We are told that we are helping people and fighting for our freedom. Instead innocent people are being killed, I have lost most of my freedom and we have done nothing but generated more hatred in the world. The people I have waved rifles at have never done anything to me or you. Some do choose to fight back, but you have to put yourself in their position. If another country invaded the United States of America, we would do the same. They beg for water, wash their bodies in water filled with chemicals and live in destroyed villages. They are far from a threat to the people of our country and need actual help, not war.
When I returned from Iraq I was not the same person I was when I first joined the military. I began to look at situations from a different perspective. All my motivation for being a soldier was gone and I knew I could not do it any longer. As I tried to find my way out I felt trapped as I contemplated going AWOL. I felt trapped just like a lot of others have before and still do.

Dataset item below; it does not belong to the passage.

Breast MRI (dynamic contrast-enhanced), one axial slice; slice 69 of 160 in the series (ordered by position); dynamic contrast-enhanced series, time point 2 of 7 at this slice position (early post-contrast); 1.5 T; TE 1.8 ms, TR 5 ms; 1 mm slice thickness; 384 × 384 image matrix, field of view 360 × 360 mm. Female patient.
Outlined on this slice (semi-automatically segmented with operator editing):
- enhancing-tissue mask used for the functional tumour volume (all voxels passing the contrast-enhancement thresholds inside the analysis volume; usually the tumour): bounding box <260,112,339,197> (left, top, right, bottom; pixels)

Eventually I refused to work; I did not show up and when I was called I told my chain of command I was done working for the Army. I did agree to go and talk to my first sergeant later that day. I was very surprised that he listened and understood. However I was still not told about the option of being a conscientious objector. I then met with counselors and a psychiatrist, but still was not told. Then when I was explaining my beliefs to one of my NCOs from Iraq he asked why I had not applied to be a CO. After speaking to him and a chaplain I did my research on it and finally found what I had been looking for the entire time.
My beliefs are not based on religion; they are based on personal morals. I cannot kill a person who has a harder life than I do, who has never done anything to affect myself or my family. I cannot be morally happy with myself being a part of this organization. I had a conscience long before religion was ever introduced to me. I never had to read a Bible or Quran to know that killing another human being was wrong —especially in wars that we know the politicians are lying about, wars that the majority of the American people oppose. That is psychologically embedded into us from the beginning as we all have emotions.

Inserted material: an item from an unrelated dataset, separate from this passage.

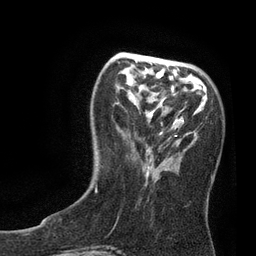
Breast MRI, one axial slice; slice 26 of 80 in the series (ordered by position); cropped to one breast; dynamic contrast-enhanced series, time point 2 of 7 at this slice position (early post-contrast); 3 T; TE 2.1 ms, TR 4.7 ms; 2 mm slice thickness; 256 × 256 image matrix. Female patient.
Outlined on this slice (semi-automatically segmented with operator editing):
- enhancing-tissue mask used for the functional tumour volume (all voxels passing the contrast-enhancement thresholds inside the analysis volume; usually the tumour): box from (x=95, y=56) to (x=177, y=192) px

I worked on my CO paper for a little over a month before I was ready to submit my application. I was told not to tell people about what I was doing but I could not follow that order. I explained my situation to anyone who was willing to listen because one day soon they could have views like mine. I want to let as many people know that they do have power and do not have to fight in these unethical wars if they do not want to. I want these new soldiers to ask themselves if their life is worth $35,000 of deployment money. Ask themselves if they have any idea of why we are in these other countries because there is not a good answer to that question, nobody has one.
There are so many people who go AWOL, do drugs, or, even worse, choose to take their own lives because they cannot deal with that what they have seen or done and they know they cannot do it again. You do not have to resort to any of these drastic options, you just have to have the courage to stand up and say no. You can stand up for your beliefs and make a true impact, and that is your right. You still have a voice.